### WORK INSTRUCTION
Copy out the listing below line for line, keeping every word, accent, number and line break unchanged.

··· INFORMATION PROVIDED ···

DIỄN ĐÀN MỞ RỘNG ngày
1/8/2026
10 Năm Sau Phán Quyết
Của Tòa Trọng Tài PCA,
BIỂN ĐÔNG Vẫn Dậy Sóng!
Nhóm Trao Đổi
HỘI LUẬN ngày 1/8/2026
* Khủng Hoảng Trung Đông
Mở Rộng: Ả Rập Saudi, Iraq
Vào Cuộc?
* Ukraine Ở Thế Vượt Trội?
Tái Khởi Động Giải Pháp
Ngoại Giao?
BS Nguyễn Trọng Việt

···

### SOLUTION BELOW
DIỄN ĐÀN MỞ RỘNG ngày
1/8/2026
10 Năm Sau Phán Quyết
Của Tòa Trọng Tài PCA,
BIỂN ĐÔNG Vẫn Dậy Sóng!
Nhóm Trao Đổi
HỘI LUẬN ngày 1/8/2026
* Khủng Hoảng Trung Đông
Mở Rộng: Ả Rập Saudi, Iraq
Vào Cuộc?
* Ukraine Ở Thế Vượt Trội?
Tái Khởi Động Giải Pháp
Ngoại Giao?
BS Nguyễn Trọng Việt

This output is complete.